A convex relaxation to compute the nearest structured rank deficient matrix
Provides the first convex relaxation with provable guarantees for a nonconvex problem relevant to control theory, computer algebra, and computer vision.
The paper introduces a semidefinite programming relaxation for computing the nearest rank-deficient matrix in an affine space, proving it yields the global minimizer in the low-noise regime. The method outperforms state-of-the-art in noise tolerance across applications like system identification and triangulation.

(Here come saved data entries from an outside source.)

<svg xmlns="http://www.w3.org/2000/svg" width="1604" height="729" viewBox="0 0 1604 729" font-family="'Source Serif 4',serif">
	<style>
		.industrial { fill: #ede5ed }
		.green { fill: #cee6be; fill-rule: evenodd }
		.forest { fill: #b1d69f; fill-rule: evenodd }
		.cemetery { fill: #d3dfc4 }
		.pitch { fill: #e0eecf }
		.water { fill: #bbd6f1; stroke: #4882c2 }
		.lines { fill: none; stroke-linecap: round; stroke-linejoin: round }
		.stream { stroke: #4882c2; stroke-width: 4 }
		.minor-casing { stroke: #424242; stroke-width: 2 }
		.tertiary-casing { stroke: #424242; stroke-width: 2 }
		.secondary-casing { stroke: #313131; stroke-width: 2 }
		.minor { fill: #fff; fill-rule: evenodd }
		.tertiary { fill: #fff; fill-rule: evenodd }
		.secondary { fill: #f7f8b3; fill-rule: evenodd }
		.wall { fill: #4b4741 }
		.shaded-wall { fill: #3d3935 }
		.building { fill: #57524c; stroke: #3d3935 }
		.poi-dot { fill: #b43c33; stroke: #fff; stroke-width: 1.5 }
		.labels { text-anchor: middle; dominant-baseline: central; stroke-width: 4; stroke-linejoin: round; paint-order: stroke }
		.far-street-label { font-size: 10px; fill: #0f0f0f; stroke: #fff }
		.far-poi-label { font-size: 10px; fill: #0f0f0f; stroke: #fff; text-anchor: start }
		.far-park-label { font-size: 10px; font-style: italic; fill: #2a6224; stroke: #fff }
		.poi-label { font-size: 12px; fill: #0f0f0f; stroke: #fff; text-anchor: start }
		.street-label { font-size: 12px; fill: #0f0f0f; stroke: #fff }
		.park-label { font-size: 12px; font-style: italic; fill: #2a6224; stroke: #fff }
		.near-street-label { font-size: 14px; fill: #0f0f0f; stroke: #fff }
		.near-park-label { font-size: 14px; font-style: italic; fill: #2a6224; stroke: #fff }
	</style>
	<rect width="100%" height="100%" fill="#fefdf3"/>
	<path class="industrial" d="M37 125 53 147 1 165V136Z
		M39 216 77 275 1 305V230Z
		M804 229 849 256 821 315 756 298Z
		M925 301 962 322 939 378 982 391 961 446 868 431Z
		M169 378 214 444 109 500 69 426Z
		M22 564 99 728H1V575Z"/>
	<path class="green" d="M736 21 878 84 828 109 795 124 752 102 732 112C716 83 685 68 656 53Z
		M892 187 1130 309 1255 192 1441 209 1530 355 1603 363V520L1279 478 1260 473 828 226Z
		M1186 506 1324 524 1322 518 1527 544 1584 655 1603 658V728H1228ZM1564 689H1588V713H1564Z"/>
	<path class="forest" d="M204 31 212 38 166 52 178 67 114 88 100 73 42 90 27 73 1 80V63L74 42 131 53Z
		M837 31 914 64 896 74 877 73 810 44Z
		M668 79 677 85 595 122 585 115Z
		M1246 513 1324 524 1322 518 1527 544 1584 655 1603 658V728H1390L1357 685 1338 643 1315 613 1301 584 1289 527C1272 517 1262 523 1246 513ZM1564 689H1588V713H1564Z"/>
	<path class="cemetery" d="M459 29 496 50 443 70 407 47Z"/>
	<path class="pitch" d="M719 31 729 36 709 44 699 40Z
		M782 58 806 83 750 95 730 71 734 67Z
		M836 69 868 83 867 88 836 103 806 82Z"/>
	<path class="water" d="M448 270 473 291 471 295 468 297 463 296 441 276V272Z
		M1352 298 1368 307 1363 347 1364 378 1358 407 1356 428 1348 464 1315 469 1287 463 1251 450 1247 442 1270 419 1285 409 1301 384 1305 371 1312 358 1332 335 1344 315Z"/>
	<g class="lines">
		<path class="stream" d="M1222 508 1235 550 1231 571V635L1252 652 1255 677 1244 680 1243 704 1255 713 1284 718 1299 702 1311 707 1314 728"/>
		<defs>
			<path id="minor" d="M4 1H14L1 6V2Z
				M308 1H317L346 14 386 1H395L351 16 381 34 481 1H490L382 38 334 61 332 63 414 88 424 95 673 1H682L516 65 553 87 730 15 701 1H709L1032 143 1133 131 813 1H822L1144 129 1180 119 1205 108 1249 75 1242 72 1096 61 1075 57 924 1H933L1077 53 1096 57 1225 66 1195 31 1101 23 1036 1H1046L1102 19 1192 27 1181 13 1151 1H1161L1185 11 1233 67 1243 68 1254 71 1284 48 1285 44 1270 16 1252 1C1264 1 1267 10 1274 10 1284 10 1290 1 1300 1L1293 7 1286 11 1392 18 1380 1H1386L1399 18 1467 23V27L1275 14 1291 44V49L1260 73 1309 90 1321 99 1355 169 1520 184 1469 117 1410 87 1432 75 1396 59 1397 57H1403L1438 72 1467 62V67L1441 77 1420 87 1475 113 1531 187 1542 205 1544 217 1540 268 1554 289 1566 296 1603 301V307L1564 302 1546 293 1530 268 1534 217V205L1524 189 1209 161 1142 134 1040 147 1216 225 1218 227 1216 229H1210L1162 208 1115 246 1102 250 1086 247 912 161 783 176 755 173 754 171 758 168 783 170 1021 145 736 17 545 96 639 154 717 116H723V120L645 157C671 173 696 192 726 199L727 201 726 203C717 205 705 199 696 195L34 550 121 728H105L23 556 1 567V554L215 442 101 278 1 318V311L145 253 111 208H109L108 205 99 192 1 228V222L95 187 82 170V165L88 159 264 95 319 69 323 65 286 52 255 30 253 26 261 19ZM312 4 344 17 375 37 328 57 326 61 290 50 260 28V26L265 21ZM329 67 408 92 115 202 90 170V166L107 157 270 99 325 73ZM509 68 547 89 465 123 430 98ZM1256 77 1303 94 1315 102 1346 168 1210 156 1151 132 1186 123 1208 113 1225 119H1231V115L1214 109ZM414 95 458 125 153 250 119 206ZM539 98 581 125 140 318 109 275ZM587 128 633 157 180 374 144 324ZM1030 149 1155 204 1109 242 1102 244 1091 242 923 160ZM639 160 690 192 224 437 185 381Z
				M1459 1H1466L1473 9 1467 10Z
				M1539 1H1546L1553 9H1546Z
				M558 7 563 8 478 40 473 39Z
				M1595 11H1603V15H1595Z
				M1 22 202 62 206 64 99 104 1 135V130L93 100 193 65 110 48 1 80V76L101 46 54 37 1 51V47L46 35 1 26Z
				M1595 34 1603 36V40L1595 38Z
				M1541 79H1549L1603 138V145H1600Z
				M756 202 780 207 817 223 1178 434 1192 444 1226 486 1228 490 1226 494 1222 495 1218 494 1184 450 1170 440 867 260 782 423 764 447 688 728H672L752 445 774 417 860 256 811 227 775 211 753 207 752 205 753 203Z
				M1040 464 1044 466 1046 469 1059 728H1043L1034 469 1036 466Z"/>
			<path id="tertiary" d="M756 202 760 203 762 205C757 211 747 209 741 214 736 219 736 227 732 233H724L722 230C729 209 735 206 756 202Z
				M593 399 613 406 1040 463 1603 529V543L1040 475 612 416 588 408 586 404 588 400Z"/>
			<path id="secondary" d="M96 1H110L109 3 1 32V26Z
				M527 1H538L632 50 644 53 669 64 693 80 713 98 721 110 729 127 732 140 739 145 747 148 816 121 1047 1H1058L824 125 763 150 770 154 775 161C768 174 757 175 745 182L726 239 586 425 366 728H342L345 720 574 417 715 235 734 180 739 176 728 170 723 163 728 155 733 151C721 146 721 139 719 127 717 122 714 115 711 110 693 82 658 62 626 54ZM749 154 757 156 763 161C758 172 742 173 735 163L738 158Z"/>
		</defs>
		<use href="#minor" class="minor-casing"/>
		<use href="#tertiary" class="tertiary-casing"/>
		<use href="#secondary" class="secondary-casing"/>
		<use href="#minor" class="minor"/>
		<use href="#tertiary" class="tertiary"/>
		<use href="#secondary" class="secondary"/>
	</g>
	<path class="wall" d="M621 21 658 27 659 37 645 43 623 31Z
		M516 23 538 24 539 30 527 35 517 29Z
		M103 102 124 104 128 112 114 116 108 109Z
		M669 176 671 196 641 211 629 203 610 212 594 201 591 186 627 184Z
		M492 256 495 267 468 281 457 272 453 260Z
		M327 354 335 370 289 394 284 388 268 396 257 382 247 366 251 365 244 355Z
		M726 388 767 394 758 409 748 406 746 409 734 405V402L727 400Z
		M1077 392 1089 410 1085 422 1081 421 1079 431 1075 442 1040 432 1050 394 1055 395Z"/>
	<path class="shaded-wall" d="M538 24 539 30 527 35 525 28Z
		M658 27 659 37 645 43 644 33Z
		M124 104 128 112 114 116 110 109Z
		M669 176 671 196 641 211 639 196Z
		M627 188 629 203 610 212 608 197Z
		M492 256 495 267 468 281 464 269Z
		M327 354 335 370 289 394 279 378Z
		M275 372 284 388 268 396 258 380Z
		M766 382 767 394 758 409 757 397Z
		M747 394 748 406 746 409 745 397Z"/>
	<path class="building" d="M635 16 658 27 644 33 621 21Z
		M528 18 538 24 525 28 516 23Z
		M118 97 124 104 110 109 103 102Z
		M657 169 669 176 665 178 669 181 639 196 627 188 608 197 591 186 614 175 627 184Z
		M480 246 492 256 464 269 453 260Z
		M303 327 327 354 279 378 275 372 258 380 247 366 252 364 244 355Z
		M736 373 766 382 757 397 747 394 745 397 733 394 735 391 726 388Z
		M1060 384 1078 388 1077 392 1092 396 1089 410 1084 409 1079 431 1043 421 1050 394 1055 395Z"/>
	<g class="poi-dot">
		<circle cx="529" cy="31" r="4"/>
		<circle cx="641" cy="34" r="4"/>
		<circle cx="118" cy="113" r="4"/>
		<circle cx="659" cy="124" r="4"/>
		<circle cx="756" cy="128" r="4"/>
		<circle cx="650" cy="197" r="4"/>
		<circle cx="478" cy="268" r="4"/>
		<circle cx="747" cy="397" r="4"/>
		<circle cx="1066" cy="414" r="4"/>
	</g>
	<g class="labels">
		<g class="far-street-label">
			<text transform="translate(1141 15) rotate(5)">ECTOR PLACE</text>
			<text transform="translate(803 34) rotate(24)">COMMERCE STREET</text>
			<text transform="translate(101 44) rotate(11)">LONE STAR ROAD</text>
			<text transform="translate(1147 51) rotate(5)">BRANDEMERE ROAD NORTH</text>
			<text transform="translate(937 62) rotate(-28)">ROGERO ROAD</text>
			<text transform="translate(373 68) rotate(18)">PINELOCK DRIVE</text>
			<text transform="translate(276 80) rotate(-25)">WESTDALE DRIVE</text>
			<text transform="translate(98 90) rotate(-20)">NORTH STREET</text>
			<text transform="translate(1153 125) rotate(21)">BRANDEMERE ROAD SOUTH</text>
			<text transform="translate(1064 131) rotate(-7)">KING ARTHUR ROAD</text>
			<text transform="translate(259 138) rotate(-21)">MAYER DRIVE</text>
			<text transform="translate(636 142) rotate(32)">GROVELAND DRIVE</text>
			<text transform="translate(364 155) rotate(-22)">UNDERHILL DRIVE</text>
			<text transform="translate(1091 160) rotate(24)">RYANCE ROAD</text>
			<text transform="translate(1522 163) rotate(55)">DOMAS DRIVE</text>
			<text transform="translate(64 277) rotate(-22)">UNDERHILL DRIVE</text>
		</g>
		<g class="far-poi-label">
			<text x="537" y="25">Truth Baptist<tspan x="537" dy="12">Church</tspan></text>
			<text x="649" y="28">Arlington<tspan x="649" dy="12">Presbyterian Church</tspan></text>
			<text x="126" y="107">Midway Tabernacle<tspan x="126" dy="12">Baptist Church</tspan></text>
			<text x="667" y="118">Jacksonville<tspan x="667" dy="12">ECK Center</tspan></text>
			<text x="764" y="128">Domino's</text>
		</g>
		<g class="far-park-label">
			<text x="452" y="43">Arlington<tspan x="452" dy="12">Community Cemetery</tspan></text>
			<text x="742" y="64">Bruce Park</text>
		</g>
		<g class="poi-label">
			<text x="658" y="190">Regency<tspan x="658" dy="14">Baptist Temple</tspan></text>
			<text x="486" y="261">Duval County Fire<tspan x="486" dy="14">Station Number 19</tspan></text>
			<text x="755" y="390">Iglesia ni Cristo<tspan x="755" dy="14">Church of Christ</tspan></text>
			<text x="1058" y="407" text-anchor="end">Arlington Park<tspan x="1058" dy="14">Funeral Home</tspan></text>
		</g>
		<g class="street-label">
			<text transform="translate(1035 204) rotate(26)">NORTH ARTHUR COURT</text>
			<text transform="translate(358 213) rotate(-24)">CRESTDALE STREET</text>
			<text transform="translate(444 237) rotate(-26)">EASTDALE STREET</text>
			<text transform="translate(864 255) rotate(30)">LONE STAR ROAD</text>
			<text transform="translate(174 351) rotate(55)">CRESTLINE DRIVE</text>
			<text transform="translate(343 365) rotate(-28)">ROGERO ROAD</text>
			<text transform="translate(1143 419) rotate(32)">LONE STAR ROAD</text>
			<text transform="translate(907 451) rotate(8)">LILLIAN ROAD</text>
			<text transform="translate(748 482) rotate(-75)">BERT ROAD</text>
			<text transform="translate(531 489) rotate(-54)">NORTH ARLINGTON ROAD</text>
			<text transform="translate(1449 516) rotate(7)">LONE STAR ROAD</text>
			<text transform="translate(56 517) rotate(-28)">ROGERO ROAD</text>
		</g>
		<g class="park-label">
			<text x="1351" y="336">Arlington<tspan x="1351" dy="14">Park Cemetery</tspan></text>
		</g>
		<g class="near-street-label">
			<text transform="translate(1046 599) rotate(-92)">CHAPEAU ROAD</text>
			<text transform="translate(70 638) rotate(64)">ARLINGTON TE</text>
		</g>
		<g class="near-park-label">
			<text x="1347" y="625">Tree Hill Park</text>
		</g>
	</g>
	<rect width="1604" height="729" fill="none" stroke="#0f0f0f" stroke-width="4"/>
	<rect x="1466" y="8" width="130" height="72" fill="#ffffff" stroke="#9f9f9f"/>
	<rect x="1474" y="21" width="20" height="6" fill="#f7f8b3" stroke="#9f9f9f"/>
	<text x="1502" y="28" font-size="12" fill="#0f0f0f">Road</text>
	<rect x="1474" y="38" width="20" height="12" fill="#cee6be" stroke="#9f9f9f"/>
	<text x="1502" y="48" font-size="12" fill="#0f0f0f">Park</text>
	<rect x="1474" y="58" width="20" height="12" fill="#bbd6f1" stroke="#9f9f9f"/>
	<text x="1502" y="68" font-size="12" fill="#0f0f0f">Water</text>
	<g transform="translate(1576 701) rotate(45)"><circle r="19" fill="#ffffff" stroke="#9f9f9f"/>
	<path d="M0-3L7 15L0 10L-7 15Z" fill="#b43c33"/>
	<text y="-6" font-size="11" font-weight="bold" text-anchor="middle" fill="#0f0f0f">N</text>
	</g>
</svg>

Given an affine space of matrices $\mathcal{L}$ and a matrix $Θ\in \mathcal{L}$, consider the problem of computing the closest rank deficient matrix to $Θ$ on $\mathcal{L}$ with respect to the Frobenius norm. This is a nonconvex problem with several applications in control theory, computer algebra, and computer vision. We introduce a novel semidefinite programming (SDP) relaxation, and prove that it always gives the global minimizer of the nonconvex problem in the low noise regime, i.e., when $Θ$ is close to be rank deficient. Our SDP is the first convex relaxation for this problem with provable guarantees. We evaluate the performance of our SDP relaxation in examples from system identification, approximate GCD, triangulation, and camera resectioning. Our relaxation reliably obtains the global minimizer under non-adversarial noise, and its noise tolerance is significantly better than state of the art methods.